Last thing I want to do is I want to use my brand fonts in my plots. Typically, the first way, the first thing we do is we make a custom theme. So, here I've made an extremely simple theme called theme PSC, which is a function that starts with theme void, and the most important thing is this, the base family, which is Open Sans. So, that will set for all theme elements. It will make them Open Sans, and then you can do any additional tweaks in the theme function if you want to. So, you can see here's what it looks like with the theme not applied, and here if I add theme PSC, it's a little bit subtle, but if you compare that 150,000 to that, the one on the bottom is actually using Open Sans.
Now, if I want to do the same thing with my big numbers, I might think to apply theme PSC, but unfortunately that doesn't change anything. The reason why is because I'm using geom text. Geom text is not actually impacted by the theme. The first way I might think to do this would be to add family equals Open Sans in every instance of geom text, but that gets annoying because you have to do it over and over and over. Instead, I really like the function update geom defaults. So, for this, you put it at the top of your script or your Quarto document, and you specify which geom you're focusing on, geom text, and then what aesthetic properties you want to use. So, family equals Open Sans. So, here's what it looks like without that applied. With it applied, now I'm using Open Sans.
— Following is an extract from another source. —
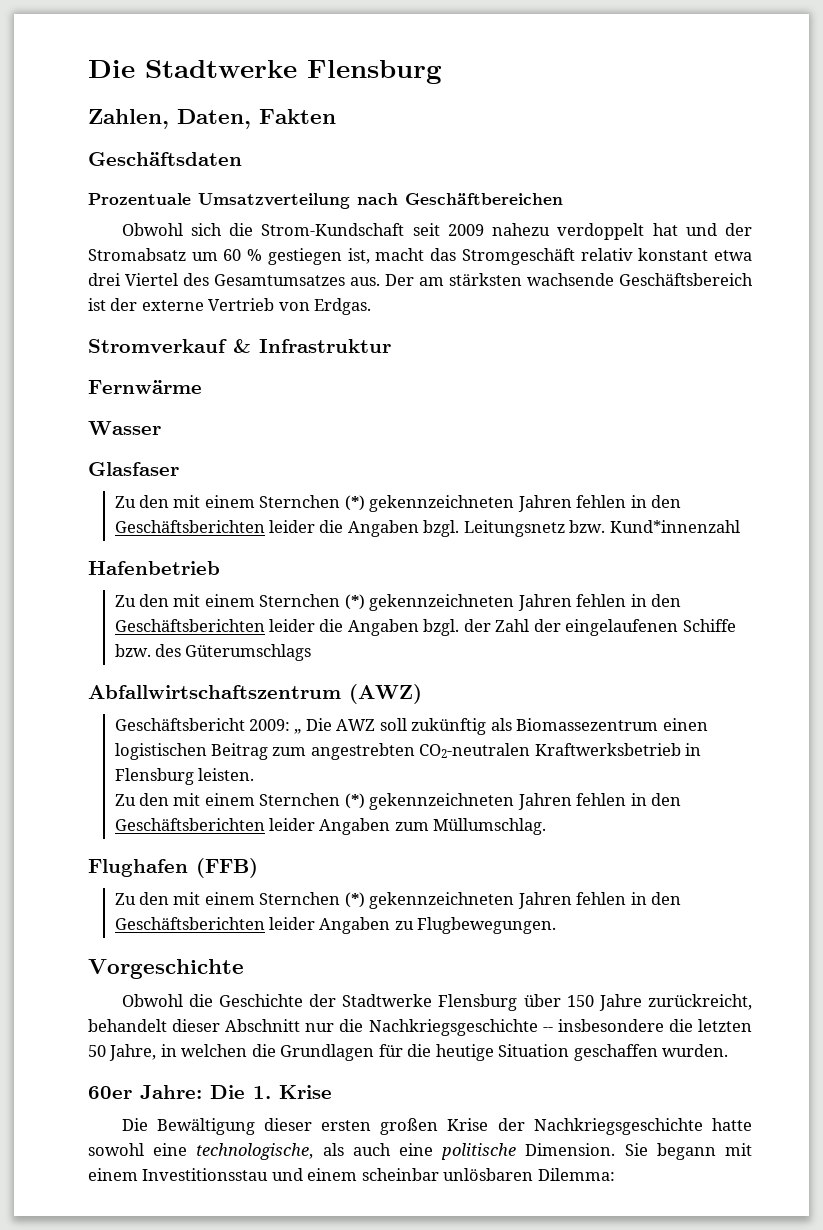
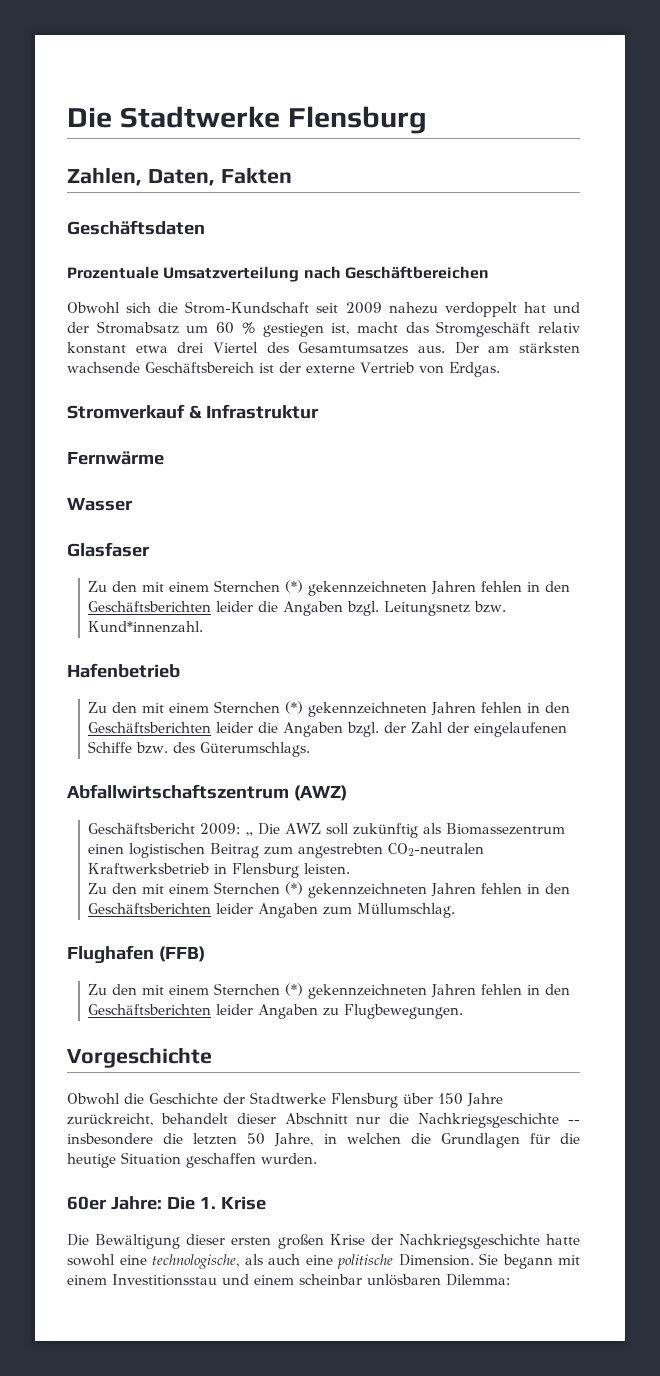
[609,520,740,533] Kund*innenzahl -> [88,621,204,633] Kund*innenzahl.
[185,644,312,661] Güterumschlags -> [199,742,310,757] Güterumschlags.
Instead, I really like the function update geom defaults. So, for this, you put it at the top of your script or your Quarto document, and you specify which geom you're focusing on, geom text, and then what aesthetic properties you want to use.
So, overall, this is basically what it looks like. We've got my yaml at the top in my report.qmd where I'm specifying I'm using Typst. I'm defining my colors. I'm using update geom defaults, and then I'm using my functions throughout. And this is how we get to something like this. My hope is that you, in the end, can make reports like this and end up feeling just like this guy here. I've got links to the slides, to GitHub repo if you want to see the code, as well as several examples of reports that we made. Thanks.